Sur les informations faisant état d’énormes quantités qui ont pourri dans des stocks de cette agence, il nuance. Pour lui, les informations qui ont circulé ont été trop amplifiées. Il reconnaît néanmoins des pertes d’au moins 3% des quantités collectées.
Joseph Nduwimana refuse néanmoins de s’exprimer sur ce que gagne le gouvernement en revendant la production collectée. Il balaie aussi d’un revers de la main les accusations de certains que l’Etat est devenu commerçant. « Le gouvernement n’a pas de but commercial. Il est seulement question de réguler les prix sur le marché et de limiter l’effet des spéculateurs. Le prix auquel le mais est acheté est de 1 700 FBu au moment où le prix de vente sera de 1 800 FBu. Vous voyez que la différence est minime ».
Tabler sur le rôle des acteurs dans le développement
Faustin Ndikumana, directeur national du Parcem donne des conseils par rapport à l’Anagessa. Il fait remarquer que si le Burundi veut atteindre l’émergence en 2040 et le développement en 2060, il faut tabler sur la précision du rôle des acteurs dans le développement. « Il y a l’Etat, le secteur privé, la société civile, les églises et autres », précise-t-il.
Primo, si nous voulons atteindre l’émergence, dit-il, il faut nous appuyer sur un secteur privé efficace, dynamique et relayé par les actions publiques comme la construction des infrastructures efficaces et autres. « Le gouvernement ne devrait pas pratiquer le commerce car il n’y a pas un seul gouvernement au monde qui s’est rendu efficace en pratiquant le commerce des produits agricoles ou des produits finis, ce n’est pas le rôle de l’Etat par essence et par excellence ».
Secundo, Parcem trouve qu’au niveau pratique, si l’Etat achète un kg de maïs à 1700 FBu et qu’il le revend à 2 200 FBu aux commerçants ou à d’autres acteurs comme le PAM, cela pourra ouvrir les portes à la spéculation. Actuellement, au moment de l’achat du maïs, il y a beaucoup de lamentations de la part des agriculteurs par rapport aux pertes liées à la mauvaise qualité du maïs.
Tertio, Faustin Ndikumana constate que le gouvernement va renforcer la spéculation des cadres et agents de l’Etat dans la corruption et le détournement étant donné qu’une grande partie des hauts cadres sont devenus des commerçants.
Cet activiste de la société civile appelle le gouvernement à plutôt s’atteler aux activités classiques comme rendre disponibles les engrais de qualité et les semences sélectionnées ; la mécanisation agricole : la recherche scientifique pour appuyer le secteur agricole.

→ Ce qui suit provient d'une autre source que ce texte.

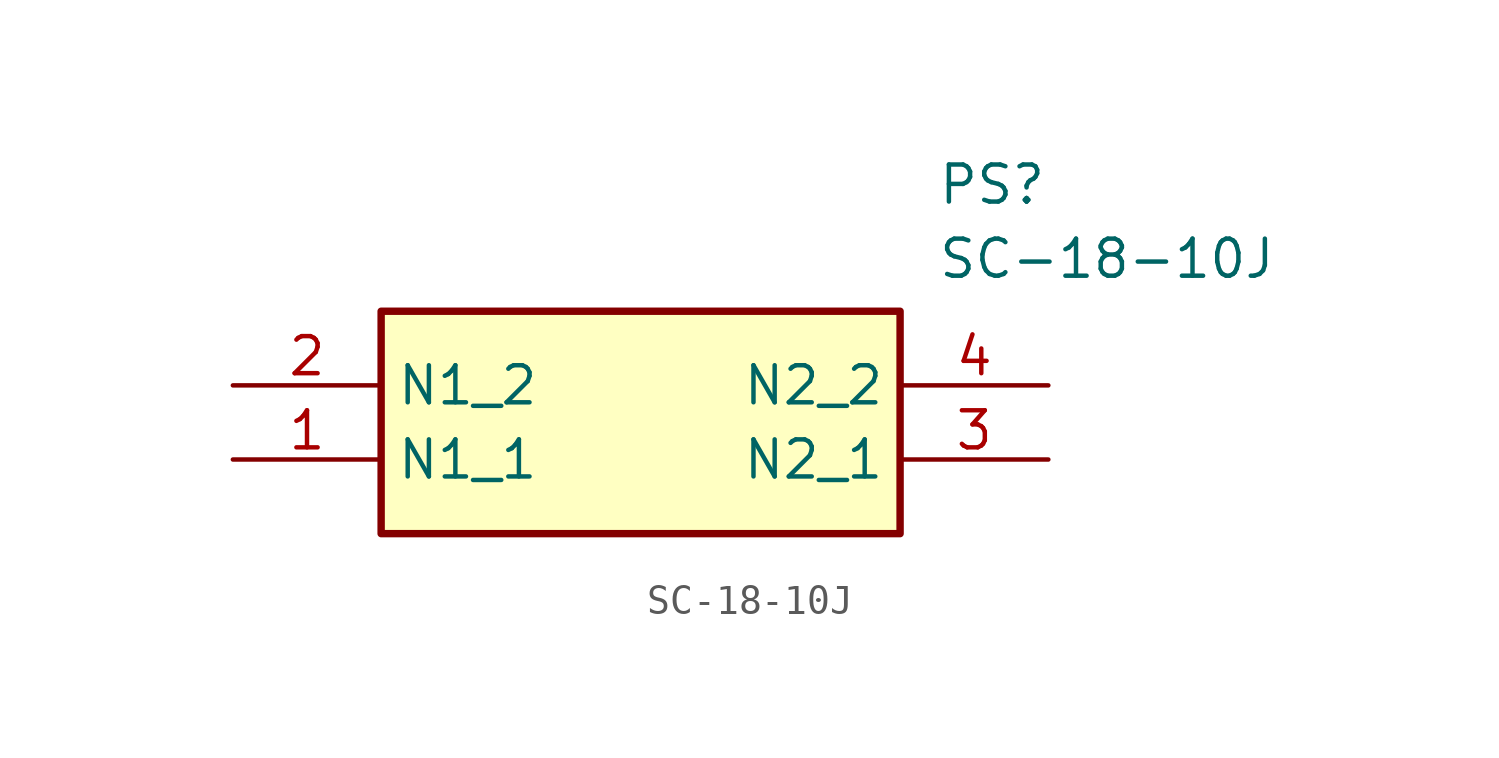
<source format=kicad_sym>
(kicad_symbol_lib
  (version 20211014)
  (generator SamacSys_ECAD_Model)
  (symbol "SC-18-10J"
    (property "Reference" "PS"
      (at 24.13 7.62 0)
      (effects (font (size 1.27 1.27)) (justify left top)))
    (property "Value" "SC-18-10J"
      (at 24.13 5.08 0)
      (effects (font (size 1.27 1.27)) (justify left top)))
    (rectangle
      (start 5.08 2.54)
      (end 22.86 -5.08)
      (stroke (width 0.254) (type default))
      (fill (type background)))
    (pin passive line
      (at 0 -2.54 0)
      (length 5.08)
      (name "N1_1" (effects (font (size 1.27 1.27))))
      (number "1" (effects (font (size 1.27 1.27)))))
    (pin passive line
      (at 0 0 0)
      (length 5.08)
      (name "N1_2" (effects (font (size 1.27 1.27))))
      (number "2" (effects (font (size 1.27 1.27)))))
    (pin passive line
      (at 27.94 -2.54 180)
      (length 5.08)
      (name "N2_1" (effects (font (size 1.27 1.27))))
      (number "3" (effects (font (size 1.27 1.27)))))
    (pin passive line
      (at 27.94 0 180)
      (length 5.08)
      (name "N2_2" (effects (font (size 1.27 1.27))))
      (number "4" (effects (font (size 1.27 1.27)))))))
</source>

Il parle également de la disponibilité des produits phytosanitaires ; de l’accès à la terre ; de l’encadrement et de la vulgarisation agricole ainsi que du renforcement de la transformation agricole pour mieux gérer les filières agricoles.
En 2022, le gouvernement en a acheté aux producteurs le surplus de 14 000 t. Les députés avaient demandé s’il y a eu une analyse sur les avantages économiques du projet. Et le ministère de tutelle de répondre qu’une étude avait montré que lorsque la récolte est surabondante, les agriculteurs gèrent mal le surplus.
« Le gouvernement se chargera de trouver des marchés d’écoulement de la récolte de maïs », avait promis le 7 septembre 2021, la ministre du Commerce de l’époque devant l’Assemblée nationale. D’après elle, le souci du gouvernement est de s’acquitter de son rôle de régulateur en achetant la récolte de maïs aux producteurs pour la stocker dans des endroits connus avant de la déverser sur les marchés. Elle assurait que le gouvernement ne voulait pas se substituer aux commerçants et que ce n’est plus un secret pour personne que ces derniers spéculent.